Carry on the passage about whether the Stored Communications Act reaches data held abroad, picking up after its last sentence.

Document text:
****

The parties do not dispute that at step one, section 2703 and its warrant provisions do not contemplate or permit extraterritorial application.
Only the Second Circuit has considered the extraterritorial application of the SCA. In Microsoft, it held that the SCA did not apply outside the United States and Microsoft need not disclose user content stored in Ireland. Microsoft, 829 F.3d at 201-02, 216-21. Like Google, Microsoft provides web-based email. Id. at 202. It stores the contents of emails and other non-content information on a network of servers. Id. Its "service offerings" are "segmented into regions." Id. Most customer data (such as email, calendar entries, and documents) is stored in data centers in the region where the customer is located. Id. The customer self-reports the customer's location when subscribing to the Microsoft service; Microsoft does not verify user identity or location. Id. at 202-03. Based on the user's country code, Microsoft transfers data associated with the user to the server associated with the country code (for example, the Dublin datacenter), and (at the time) deleted most data sets in the United States. Id. at 203. At some offices in the United States, Microsoft could collect account data stored on its international servers. Id.

****

Data:
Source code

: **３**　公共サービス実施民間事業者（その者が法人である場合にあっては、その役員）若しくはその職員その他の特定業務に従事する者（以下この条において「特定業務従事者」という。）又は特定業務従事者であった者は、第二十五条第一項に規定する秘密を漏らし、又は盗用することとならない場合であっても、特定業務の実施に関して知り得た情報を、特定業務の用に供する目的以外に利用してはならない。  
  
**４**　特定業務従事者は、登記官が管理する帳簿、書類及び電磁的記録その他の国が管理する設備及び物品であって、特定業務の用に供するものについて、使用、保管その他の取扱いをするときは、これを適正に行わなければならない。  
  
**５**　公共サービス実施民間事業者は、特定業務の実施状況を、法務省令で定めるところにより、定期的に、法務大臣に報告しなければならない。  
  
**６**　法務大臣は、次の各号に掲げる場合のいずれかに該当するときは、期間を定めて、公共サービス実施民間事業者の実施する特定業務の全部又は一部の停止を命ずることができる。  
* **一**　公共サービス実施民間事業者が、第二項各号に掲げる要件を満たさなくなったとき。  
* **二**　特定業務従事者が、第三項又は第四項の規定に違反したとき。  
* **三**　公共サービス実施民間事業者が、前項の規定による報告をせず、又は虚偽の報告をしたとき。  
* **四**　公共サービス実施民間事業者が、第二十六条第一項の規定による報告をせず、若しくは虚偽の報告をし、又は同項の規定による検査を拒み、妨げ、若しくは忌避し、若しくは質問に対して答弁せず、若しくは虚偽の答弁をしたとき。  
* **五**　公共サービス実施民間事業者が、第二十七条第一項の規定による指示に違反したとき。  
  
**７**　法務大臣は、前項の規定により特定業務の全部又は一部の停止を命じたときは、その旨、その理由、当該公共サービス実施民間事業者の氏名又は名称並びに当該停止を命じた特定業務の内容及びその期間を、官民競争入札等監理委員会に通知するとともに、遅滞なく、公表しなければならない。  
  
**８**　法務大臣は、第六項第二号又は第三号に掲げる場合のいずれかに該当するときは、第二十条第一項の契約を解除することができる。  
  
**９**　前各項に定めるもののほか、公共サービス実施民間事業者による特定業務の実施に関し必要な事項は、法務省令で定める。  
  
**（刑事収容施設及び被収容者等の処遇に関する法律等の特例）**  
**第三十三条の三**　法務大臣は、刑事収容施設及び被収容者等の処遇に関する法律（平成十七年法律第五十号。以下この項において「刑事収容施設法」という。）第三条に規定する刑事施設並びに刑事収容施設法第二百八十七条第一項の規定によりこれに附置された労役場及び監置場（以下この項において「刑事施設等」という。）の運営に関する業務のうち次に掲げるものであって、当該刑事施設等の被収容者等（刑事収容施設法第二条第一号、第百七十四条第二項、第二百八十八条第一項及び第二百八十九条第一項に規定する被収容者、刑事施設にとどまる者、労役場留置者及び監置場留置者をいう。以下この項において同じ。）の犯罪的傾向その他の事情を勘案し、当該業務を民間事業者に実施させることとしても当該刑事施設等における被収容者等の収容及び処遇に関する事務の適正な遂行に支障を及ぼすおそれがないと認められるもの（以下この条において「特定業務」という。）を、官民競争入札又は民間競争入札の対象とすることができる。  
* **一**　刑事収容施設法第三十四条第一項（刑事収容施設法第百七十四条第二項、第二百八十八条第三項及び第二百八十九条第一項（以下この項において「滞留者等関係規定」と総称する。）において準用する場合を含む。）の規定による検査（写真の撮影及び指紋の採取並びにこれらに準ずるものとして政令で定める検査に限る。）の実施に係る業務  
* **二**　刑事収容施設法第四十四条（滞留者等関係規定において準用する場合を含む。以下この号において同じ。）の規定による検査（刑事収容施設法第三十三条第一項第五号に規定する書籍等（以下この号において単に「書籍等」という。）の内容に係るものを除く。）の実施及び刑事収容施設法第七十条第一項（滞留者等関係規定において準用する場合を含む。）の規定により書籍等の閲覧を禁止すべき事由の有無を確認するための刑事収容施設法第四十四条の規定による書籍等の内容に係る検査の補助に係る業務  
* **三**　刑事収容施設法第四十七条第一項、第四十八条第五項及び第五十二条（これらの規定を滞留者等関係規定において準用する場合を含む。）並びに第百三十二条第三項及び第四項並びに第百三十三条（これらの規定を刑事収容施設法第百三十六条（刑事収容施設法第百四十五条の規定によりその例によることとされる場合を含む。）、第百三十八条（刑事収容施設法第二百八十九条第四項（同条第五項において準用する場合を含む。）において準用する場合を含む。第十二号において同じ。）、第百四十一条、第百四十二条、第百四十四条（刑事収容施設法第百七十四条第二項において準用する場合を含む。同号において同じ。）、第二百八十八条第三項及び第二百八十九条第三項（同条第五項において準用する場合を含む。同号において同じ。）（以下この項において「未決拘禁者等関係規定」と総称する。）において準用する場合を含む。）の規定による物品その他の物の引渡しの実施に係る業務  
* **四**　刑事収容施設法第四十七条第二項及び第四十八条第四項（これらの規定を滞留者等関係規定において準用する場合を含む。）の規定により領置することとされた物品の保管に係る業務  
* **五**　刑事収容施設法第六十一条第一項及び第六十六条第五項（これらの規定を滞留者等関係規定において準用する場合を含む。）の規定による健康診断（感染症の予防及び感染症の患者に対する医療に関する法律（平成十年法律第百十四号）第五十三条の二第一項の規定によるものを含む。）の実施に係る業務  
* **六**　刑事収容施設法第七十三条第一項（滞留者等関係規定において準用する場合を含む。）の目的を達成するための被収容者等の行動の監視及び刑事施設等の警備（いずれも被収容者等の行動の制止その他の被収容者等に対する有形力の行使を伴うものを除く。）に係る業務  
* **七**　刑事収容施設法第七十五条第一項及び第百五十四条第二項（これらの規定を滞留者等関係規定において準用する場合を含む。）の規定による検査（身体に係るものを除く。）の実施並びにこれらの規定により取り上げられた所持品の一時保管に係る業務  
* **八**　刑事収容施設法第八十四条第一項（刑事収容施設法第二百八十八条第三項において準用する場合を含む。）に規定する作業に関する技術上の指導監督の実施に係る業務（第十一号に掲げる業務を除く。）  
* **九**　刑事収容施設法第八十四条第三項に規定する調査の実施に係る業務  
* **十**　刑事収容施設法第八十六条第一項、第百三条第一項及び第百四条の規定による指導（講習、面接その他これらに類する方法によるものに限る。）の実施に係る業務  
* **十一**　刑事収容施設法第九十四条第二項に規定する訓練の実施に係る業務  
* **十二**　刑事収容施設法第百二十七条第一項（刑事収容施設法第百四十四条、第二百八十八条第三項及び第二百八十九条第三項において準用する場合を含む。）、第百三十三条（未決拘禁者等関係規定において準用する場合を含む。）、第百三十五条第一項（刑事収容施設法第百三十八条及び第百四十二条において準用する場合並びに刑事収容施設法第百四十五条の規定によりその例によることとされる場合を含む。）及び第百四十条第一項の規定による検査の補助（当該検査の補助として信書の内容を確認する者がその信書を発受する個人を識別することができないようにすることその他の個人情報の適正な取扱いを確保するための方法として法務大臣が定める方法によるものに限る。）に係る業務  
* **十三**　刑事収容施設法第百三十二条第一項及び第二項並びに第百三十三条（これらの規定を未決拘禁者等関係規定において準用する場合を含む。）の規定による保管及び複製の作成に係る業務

****

Task answer:
The Second Circuit denied the government access to the Ireland content. It determined that the statute's focus was user privacy, rejected the government's contrary argument that the SCA focused on "disclosure of content," and concluded that requiring Microsoft to disclose content stored in Ireland would be an unlawful extraterritorial application of the act. Microsoft, 829 F.3d at 216-21. The government sought rehearing en banc, which the Second Circuit denied in a four-four split decision. See 2017 WL 362765 (2nd Cir. Jan. 24, 2017). The court follows as persuasive the reasoning of the dissenters from the denial of rehearing en banc and concludes that the disclosure of information from Google's headquarters in the United States is a domestic application of the SCA. Id. at *5-18 (four dissenters — Circuit Judges Jacobs, Cabranes, Raggi, and Droney — each wrote a dissent; each dissenter joined the others' dissents). The statute's application here is lawful, and Google thus must provide all responsive information.
The parties stipulate that the only place to access the information is in the United States.
In sum, the disclosure is a domestic application of the SCA. Other courts have reached similar conclusions after a similar analysis of the Microsoft decision. See, e.g., In re: Information associated with one Yahoo email address that is stored at premises controlled by Yahoo, No. 2:17-mj-1234-WED, ECF No. 1 at 6-8 (E.D. Wis. Feb. 21, 2017);
The court denies Google's motion to quash the warrant for content that it stores outside the United States and orders it to produce all content responsive to the search warrant that is retrievable from the United States, regardless of the data's actual location.